■ **WHAT NEEDS TO BE DONE**
Reproduce every line of the data below with no changes, omitting the pictures from your answer.

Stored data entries
• • • •

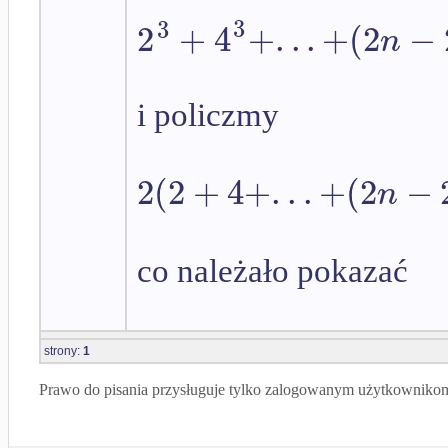
3
3
2
+
4
+
.
.
.
+
(
2
−
n
i policzmy
2
(
2
+
4
+
.
.
.
+
(
2
−
n
co należało pokazać
strony:
1
Prawo do pisania przysługuje tylko zalogowanym użytkowniko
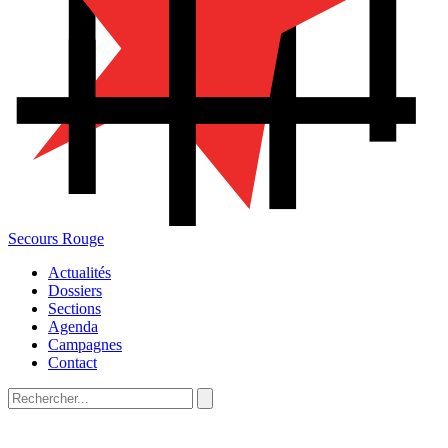
Secours Rouge
Actualités
Dossiers
Sections
Agenda
Campagnes
Contact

• • • •

■ **RESULT OF THE EXERCISE**
3
3
2
+
4
+
.
.
.
+
(
2
−
n
i policzmy
2
(
2
+
4
+
.
.
.
+
(
2
−
n
co należało pokazać
strony:
1
Prawo do pisania przysługuje tylko zalogowanym użytkowniko
Secours Rouge
Actualités
Dossiers
Sections
Agenda
Campagnes
Contact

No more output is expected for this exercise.